(INPUT FOR THIS TASK Opens)

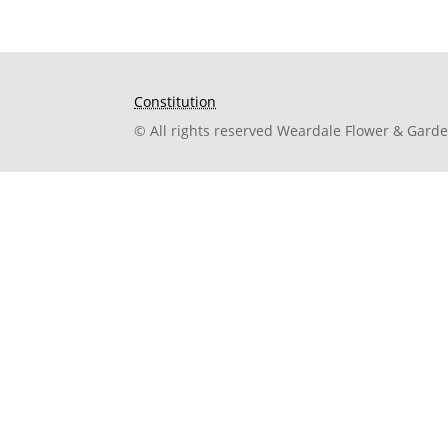
Constitution
© All rights reserved Weardale Flower & Gard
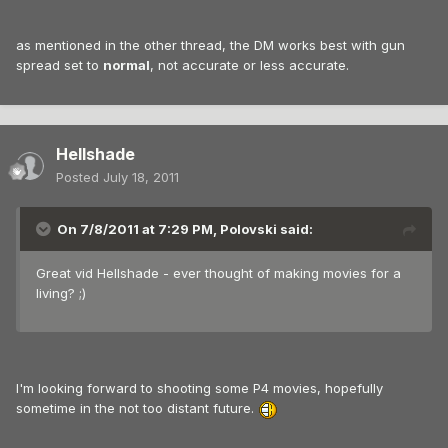
as mentioned in the other thread, the DM works best with gun
spread set to
normal
, not accurate or less accurate.
Hellshade
Posted
July 18, 2011
On 7/8/2011 at 7:29 PM, Polovski said:
Great vid Hellshade - ever thought of making movies for a
living? ;)
I'm looking forward to shooting some P4 movies, hopefully
sometime in the not too distant future.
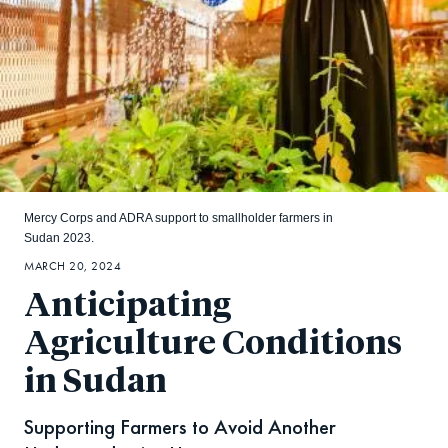
Mercy Corps and ADRA support to smallholder farmers in
Sudan 2023.
MARCH 20, 2024
Anticipating
Agriculture Conditions
in Sudan
Supporting Farmers to Avoid Another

(INPUT FOR THIS TASK Closes)

▸ **EXERCISE GOAL**
Reproduce every line of text read from the pages in the material above, word for word and in the same order, leaving out the pictures.

▸ **EXERCISE RESULT**
Constitution
© All rights reserved Weardale Flower & Gard
as mentioned in the other thread, the DM works best with gun
spread set to
normal
, not accurate or less accurate.
Hellshade
Posted
July 18, 2011
On 7/8/2011 at 7:29 PM, Polovski said:
Great vid Hellshade - ever thought of making movies for a
living? ;)
I'm looking forward to shooting some P4 movies, hopefully
sometime in the not too distant future.
Mercy Corps and ADRA support to smallholder farmers in
Sudan 2023.
MARCH 20, 2024
Anticipating
Agriculture Conditions
in Sudan
Supporting Farmers to Avoid Another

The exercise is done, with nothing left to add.